In some cases, it is possible that the diagnosis may be suspected before birth (prenatally) based on specialized tests such as amniocentesis and chorionic villus sampling (CVS). During amniocentesis, a sample of the fluid surrounding the developing fetus is removed, while CVS involves removing tissue samples from part of the placenta.

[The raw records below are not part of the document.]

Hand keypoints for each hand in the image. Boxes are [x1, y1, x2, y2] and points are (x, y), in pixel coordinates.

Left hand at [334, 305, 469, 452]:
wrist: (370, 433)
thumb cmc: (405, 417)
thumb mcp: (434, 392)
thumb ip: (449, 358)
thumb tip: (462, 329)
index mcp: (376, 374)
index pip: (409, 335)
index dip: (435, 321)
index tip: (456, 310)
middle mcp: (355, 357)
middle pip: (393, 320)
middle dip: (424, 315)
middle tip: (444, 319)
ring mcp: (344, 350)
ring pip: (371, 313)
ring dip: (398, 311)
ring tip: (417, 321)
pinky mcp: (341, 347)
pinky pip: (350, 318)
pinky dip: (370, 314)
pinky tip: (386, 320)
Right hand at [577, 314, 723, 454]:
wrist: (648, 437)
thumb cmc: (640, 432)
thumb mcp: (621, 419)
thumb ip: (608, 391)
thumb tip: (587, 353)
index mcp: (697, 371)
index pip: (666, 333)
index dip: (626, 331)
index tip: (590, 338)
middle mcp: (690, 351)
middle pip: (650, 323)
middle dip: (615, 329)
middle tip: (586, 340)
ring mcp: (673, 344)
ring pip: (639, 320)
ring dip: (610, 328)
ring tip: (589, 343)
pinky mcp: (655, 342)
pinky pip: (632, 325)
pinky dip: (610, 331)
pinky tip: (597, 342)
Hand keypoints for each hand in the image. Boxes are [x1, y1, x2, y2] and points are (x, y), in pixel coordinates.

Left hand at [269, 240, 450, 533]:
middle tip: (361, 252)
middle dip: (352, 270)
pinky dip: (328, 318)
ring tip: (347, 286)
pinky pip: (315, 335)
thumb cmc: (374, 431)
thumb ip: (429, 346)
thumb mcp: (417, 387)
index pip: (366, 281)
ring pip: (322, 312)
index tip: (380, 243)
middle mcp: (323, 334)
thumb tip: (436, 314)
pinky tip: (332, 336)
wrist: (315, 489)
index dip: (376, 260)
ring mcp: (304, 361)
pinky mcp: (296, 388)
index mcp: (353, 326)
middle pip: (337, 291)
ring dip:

These samples are studied to determine whether hexosaminidase A is present or, as in people with Tay-Sachs disease, absent or present at significantly low levels. This is called an enzyme assay. Prenatal diagnosis is also possible through molecular genetic testing of tissue samples obtained by IVS or amniocentesis if a specific disease-causing mutation in the HEXA gene is known in the family.

Blood tests can determine whether people are carriers of the disease (that is, whether they have one copy of the disease gene). Relatives of people with Tay-Sachs disease should be tested to determine whether they are carriers of the disease gene. Couples who are planning to have a child and are of any Jewish background (not just Ashkenazi) are encouraged to undergo carrier testing before becoming pregnant.

Juvenile hexosaminidase A deficiency

This form of the disease begins to appear in children aged 2 to 5 years. The disease develops much more slowly than in infants. Therefore, the symptoms of this hereditary disease are not immediately visible. Mood swings and clumsiness in movements appear. All this does not particularly attract the attention of adults.

What happens next is:

• muscle weakness appears;
• minor cramps;
• slurred speech and impaired thought processes.

The disease at this age also leads to disability. The child lives to be 15-16 years old.